The sale is symbolic of the kingdom’s shifting fortunes. Just five years ago it was unthinkable that Saudi Arabia, with its vast oil riches, would need to borrow money from abroad.

But the crash in oil prices has turned the kingdom’s massive budget surplus into a gaping hole. It has already been forced to borrow from Saudi banks, and burn through a chunk of its foreign cash reserves.

“This is very positive step,” said John Sfakianakis, director of economic research at the Gulf Research Center in Riyadh. “It will alleviate the pressure on the local banks, provide alternative revenue options and reduce the rate of foreign asset depletion.”

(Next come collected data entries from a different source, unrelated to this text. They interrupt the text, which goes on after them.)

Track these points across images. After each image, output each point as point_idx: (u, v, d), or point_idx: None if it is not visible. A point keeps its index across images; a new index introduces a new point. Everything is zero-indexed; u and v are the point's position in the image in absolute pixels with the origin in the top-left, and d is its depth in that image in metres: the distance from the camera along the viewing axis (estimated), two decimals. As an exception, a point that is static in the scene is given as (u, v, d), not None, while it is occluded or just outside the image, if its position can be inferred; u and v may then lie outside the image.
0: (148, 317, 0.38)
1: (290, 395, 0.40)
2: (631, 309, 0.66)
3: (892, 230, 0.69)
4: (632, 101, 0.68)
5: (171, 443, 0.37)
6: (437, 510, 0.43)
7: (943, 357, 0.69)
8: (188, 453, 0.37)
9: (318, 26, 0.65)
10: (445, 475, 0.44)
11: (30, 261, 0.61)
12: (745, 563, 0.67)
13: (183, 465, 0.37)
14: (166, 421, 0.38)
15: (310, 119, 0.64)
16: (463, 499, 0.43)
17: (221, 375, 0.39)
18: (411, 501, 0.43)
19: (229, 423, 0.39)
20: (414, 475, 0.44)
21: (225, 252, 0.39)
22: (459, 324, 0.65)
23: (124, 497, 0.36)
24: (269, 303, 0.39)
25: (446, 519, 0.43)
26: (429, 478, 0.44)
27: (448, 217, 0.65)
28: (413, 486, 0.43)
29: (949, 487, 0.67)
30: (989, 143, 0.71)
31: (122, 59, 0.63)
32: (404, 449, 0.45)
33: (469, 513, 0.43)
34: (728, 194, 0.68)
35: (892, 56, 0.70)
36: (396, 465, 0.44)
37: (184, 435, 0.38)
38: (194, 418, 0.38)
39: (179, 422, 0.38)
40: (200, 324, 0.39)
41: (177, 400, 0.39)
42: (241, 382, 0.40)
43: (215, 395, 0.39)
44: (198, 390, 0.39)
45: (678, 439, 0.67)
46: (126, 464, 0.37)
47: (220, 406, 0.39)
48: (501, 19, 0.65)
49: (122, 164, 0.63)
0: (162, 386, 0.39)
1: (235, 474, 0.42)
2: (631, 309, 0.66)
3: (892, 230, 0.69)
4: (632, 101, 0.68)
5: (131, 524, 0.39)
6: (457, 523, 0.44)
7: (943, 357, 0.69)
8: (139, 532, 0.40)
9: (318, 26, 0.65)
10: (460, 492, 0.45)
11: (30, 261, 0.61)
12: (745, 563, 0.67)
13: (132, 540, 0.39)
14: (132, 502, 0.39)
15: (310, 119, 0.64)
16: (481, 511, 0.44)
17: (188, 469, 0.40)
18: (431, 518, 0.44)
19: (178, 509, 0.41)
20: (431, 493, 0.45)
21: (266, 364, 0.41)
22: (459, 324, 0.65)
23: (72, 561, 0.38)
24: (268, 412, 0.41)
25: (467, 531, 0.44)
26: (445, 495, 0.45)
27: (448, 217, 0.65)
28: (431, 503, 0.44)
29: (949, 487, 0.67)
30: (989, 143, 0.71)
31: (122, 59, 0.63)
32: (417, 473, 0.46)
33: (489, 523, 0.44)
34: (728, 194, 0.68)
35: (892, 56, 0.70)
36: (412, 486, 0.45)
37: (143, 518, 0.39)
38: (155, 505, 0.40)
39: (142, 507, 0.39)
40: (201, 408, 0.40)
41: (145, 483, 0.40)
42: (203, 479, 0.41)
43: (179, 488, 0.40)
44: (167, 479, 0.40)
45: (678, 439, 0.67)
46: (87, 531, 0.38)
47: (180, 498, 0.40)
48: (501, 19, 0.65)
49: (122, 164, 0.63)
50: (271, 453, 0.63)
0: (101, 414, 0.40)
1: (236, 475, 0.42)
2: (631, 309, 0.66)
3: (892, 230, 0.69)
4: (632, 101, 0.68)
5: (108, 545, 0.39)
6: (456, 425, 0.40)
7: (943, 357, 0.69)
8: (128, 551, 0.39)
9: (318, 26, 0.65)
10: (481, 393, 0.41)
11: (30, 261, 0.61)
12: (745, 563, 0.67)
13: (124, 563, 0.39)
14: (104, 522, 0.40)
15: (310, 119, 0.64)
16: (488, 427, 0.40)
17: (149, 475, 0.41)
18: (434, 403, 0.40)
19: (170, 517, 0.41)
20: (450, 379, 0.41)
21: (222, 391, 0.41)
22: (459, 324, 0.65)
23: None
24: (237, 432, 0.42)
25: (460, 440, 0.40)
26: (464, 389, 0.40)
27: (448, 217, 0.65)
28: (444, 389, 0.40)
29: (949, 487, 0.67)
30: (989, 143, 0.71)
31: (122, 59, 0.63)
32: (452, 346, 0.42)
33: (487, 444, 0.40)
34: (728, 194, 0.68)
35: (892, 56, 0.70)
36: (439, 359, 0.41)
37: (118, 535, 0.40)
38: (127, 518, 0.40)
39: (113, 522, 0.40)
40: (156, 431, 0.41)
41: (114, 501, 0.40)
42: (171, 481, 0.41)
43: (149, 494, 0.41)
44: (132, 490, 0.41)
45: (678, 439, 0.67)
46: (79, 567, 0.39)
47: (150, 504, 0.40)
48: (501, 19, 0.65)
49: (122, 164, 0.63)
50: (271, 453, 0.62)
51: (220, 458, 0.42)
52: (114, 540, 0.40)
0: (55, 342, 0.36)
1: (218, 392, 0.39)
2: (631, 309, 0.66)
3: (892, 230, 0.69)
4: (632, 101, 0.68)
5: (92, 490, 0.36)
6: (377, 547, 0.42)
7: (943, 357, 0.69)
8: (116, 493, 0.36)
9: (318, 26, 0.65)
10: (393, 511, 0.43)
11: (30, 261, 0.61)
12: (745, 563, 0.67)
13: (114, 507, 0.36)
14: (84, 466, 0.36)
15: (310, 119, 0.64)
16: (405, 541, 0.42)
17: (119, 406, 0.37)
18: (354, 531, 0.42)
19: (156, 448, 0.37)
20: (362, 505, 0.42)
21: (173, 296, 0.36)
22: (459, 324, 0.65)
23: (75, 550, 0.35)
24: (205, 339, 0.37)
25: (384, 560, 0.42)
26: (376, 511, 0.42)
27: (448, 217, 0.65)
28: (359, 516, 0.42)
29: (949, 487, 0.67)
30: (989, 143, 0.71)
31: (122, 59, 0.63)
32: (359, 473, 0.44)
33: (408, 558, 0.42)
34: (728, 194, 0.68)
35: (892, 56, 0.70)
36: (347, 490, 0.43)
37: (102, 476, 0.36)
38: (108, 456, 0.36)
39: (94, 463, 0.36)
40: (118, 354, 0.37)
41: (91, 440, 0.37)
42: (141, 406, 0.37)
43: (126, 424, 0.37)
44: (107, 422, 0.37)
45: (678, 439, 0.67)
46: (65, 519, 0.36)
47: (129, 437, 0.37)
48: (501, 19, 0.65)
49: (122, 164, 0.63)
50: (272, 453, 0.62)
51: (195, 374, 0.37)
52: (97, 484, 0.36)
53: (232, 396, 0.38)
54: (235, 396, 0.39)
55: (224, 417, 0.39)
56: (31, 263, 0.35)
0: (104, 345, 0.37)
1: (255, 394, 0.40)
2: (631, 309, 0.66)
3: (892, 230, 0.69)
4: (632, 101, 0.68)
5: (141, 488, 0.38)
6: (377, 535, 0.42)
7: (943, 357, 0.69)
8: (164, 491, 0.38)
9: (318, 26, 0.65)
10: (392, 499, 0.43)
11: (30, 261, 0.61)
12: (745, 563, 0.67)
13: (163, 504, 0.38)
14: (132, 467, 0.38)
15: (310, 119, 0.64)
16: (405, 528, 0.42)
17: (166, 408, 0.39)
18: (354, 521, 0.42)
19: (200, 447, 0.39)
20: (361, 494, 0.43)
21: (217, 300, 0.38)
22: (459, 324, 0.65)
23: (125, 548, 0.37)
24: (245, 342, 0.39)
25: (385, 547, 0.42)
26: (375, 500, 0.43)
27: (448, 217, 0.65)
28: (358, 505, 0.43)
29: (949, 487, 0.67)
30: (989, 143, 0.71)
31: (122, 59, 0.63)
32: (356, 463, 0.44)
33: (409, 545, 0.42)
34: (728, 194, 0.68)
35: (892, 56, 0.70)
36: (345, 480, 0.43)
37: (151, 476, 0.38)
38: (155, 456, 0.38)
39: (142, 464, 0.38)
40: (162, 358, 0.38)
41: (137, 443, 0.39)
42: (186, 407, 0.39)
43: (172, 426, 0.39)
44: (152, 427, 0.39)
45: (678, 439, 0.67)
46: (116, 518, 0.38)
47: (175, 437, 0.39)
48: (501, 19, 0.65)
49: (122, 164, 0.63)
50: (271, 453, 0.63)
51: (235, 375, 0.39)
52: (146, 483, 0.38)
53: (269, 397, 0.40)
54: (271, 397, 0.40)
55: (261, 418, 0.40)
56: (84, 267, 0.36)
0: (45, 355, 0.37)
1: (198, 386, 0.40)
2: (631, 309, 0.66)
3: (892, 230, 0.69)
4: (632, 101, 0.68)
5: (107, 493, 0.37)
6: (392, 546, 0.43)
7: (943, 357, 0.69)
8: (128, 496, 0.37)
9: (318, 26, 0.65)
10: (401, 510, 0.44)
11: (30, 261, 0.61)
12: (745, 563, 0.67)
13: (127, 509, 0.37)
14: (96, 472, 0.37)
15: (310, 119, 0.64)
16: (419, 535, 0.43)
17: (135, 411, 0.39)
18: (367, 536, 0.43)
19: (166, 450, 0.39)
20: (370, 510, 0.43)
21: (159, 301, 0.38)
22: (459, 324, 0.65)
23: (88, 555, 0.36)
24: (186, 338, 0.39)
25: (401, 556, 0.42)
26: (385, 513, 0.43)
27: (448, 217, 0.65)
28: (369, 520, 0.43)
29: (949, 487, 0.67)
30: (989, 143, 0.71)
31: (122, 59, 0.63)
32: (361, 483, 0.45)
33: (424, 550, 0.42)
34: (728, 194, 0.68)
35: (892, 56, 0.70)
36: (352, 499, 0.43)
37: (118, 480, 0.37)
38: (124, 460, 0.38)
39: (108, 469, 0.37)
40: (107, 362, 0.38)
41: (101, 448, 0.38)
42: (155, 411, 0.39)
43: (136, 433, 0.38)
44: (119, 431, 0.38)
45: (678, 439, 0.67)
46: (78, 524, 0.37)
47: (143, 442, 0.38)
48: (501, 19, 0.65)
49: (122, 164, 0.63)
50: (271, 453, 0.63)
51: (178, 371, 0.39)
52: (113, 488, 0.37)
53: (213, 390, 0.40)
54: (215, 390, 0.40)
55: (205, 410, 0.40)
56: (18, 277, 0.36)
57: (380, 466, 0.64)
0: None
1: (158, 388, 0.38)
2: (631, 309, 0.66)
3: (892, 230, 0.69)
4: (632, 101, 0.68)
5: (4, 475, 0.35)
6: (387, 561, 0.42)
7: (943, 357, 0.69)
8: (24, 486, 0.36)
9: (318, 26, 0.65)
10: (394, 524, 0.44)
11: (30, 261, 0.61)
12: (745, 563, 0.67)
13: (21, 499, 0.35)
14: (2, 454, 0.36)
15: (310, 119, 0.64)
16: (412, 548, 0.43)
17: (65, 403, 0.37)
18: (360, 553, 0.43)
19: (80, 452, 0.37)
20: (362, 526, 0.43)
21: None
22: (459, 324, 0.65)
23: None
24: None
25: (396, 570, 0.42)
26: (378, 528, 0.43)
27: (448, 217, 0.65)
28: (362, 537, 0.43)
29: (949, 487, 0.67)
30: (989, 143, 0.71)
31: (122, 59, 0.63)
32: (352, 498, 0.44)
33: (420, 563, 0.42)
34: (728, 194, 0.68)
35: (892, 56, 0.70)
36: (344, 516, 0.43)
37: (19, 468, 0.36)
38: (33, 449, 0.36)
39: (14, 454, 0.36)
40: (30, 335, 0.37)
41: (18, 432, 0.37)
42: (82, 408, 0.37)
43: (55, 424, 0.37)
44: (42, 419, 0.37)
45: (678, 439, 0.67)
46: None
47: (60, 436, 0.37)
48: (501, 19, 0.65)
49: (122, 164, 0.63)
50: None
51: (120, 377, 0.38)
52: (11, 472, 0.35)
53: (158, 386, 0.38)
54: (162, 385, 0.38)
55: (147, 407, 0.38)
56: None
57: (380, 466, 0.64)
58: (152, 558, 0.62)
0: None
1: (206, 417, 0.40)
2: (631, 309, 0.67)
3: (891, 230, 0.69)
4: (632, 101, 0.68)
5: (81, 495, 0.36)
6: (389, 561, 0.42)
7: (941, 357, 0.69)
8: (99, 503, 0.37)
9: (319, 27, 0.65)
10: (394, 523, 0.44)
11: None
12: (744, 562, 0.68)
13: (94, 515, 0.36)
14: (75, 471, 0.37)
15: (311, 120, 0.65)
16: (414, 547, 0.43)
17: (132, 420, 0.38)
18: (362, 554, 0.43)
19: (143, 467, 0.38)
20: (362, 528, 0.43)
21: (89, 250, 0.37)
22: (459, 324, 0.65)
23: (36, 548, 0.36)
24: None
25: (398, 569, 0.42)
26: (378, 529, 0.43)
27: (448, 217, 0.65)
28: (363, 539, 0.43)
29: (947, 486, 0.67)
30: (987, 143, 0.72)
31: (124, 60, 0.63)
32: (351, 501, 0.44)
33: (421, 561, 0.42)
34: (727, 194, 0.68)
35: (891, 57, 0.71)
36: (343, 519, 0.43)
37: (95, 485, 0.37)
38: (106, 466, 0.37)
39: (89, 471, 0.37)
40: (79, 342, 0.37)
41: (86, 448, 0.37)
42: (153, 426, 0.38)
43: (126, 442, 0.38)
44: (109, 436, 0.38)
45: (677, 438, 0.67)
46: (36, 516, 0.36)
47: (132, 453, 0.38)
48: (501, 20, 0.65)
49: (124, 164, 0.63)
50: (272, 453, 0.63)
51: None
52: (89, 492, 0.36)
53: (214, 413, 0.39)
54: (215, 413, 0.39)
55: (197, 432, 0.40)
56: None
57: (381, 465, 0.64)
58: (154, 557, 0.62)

Saudi Arabia, which relies on oil for three-quarters of its revenue, had a 2015 budget deficit of nearly $100 billion. In addition to borrowing more, it has been forced to slash spending by cutting salaries and subsidies on gas.

It’s not just Saudi Arabia feeling the pinch. Other Gulf states are borrowing money too. Oil-rich Abu Dhabi issued a $5 billion bond in April, neighboring Qatar raised $9 billion a month later and Kuwait is planning to tap the international debt market for as much as $10 billion.

Very low interest rates in most developed economies are pushing investors to seek better returns elsewhere.

The Saudi 30-year bond pays 2.1% more than U.S. treasuries, according to a banker familiar with the deal, and experts say investors are looking beyond the immediate challenges posed by weak oil.

Related: Saudi Arabia: We’re on track for oil supply cut by November

“There is a demand out there which is based on the inherent potential and strength of these economies,” said Masood Ahmed, the Middle East and Central Asia Director for the International Monetary Fund. “Going forward, it will be important to accompany the attempt to get financing from the market with a credible coherent fiscal plan, a medium term plan to transform the economy because that will give … more comfort to the investors.”

Despite a recent increase in the oil price, the outlook for the region’s oil exporters remains weak in the coming years, the IMF said in a report published Wednesday.

It said countries should accelerate reforms to diversify their economies, boost the role of private companies and create jobs for their fast growing populations.

Related: Saudi Arabia backs new $100 billion tech fund

Earlier this year, Saudi Arabia unveiled an ambitious diversification plan. Under the plan, Saudi Arabia wants to boost non-oil revenues sixfold to $266 billion, sell part of national oil company Aramco on the stock market, and create a $1.9 trillion public fund to invest at home and abroad.

“I think it’s great that they have a vision. It’s important to tell the people the end point of where they want to go,” said Ahmed. “The challenge will be to implement, prioritize, sequence these programs so that in three years, people can begin to see the results.”